---------- Texto de partida ----------

El sector de la sanidad privada ha expresado su rechazo a la reciente aprobación del anteproyecto de Ley de Gestión Pública e Integridad del Sistema Nacional de Salud (SNS), promovido por el Ministerio de Sanidad en el Consejo de Ministros. Esta norma tiene como objetivo priorizar la gestión pública en la organización, provisión y administración de los servicios sanitarios.
La Alianza de la Sanidad Privada Española (ASPE) ha manifestado su «rechazo frontal» a esta iniciativa, considerando que invade las competencias de las comunidades autónomas. Según la patronal, «la norma parece nacer con escasas -cuando no nulas- posibilidades de prosperar».
Los datos aportados por ASPE indican que entre el 28 y el 42 % de la actividad hospitalaria en España se realiza en centros privados. Esto se traduce en un 33 % del total de intervenciones quirúrgicas, un 24,5 % de las urgencias atendidas, un 21,6 % de las consultas y un 22,6 % de los ingresos hospitalarios.
En el país existen 777 hospitales, tanto públicos como privados, de los cuales el 56 % son de titularidad privada, concentrando el 31 % del total de camas disponibles. ASPE señala que la nueva ley ataca la libertad de gestión de las comunidades autónomas y busca prohibir o limitar los modelos de colaboración público-privada que han sido válidos durante tres décadas.
La patronal recuerda que las autonomías han podido elegir entre gestión directa e indirecta, amparadas por la Ley 15/1997, que permite la colaboración con entidades públicas o privadas. Además, critican al ministerio, liderado por Mónica García, por «criminalizar» al sector sanitario en su conjunto.
ASPE también expresa su preocupación por la posible derogación de la Ley 16/2003, que refuerza principios esenciales como la equidad y la solidaridad en el SNS. La prohibición de los modelos de concesión administrativa podría limitar la capacidad de respuesta del sistema en un contexto marcado por listas de espera y saturación asistencial.
Por otro lado, el Instituto para el Desarrollo e Integración de la Sanidad (Fundación IDIS) defiende una colaboración público-privada que garantice la accesibilidad y calidad de la atención sanitaria. Este instituto advierte que limitar la gestión de los servicios sanitarios podría obstaculizar el acceso y afectar negativamente a la calidad de atención, generando más dificultades en el acceso a los servicios.
Con la colaboración público-privada, se podrían aliviar las listas de espera y mejorar la eficiencia del sistema, algo que se vería comprometido si se restringen estos modelos.

----------

**Qué hacer**
Copia sin cambios la parte del texto sobre la sanidad privada que va de «La patronal recuerda» a «en su conjunto.».

---------- Fragmentos de datos ----------

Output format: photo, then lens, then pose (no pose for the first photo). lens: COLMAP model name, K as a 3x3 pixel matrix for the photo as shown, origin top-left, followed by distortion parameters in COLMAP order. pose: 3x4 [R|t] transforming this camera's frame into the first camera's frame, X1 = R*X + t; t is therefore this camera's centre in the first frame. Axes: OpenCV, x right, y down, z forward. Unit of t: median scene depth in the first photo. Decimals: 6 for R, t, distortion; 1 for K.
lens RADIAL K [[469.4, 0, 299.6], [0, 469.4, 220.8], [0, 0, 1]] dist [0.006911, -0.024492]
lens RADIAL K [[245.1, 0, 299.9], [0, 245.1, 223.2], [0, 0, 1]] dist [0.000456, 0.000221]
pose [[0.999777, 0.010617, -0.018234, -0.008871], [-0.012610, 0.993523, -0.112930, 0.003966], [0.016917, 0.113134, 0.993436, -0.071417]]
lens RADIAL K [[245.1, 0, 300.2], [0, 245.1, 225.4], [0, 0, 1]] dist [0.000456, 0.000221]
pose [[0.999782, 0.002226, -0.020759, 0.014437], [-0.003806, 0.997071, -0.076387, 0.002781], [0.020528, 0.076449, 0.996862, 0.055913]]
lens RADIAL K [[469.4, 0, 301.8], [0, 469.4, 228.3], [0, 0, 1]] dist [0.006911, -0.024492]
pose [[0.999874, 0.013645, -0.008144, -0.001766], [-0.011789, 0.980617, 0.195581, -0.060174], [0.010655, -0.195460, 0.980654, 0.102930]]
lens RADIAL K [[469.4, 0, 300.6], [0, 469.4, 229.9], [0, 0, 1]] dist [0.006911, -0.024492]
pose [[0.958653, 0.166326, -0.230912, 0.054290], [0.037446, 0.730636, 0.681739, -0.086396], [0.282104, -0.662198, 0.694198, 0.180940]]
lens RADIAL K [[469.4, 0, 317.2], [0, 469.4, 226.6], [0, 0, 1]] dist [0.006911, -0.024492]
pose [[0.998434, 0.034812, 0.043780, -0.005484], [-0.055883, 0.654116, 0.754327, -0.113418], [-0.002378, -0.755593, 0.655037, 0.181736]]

----------

**Tu respuesta**
La patronal recuerda que las autonomías han podido elegir entre gestión directa e indirecta, amparadas por la Ley 15/1997, que permite la colaboración con entidades públicas o privadas. Además, critican al ministerio, liderado por Mónica García, por «criminalizar» al sector sanitario en su conjunto.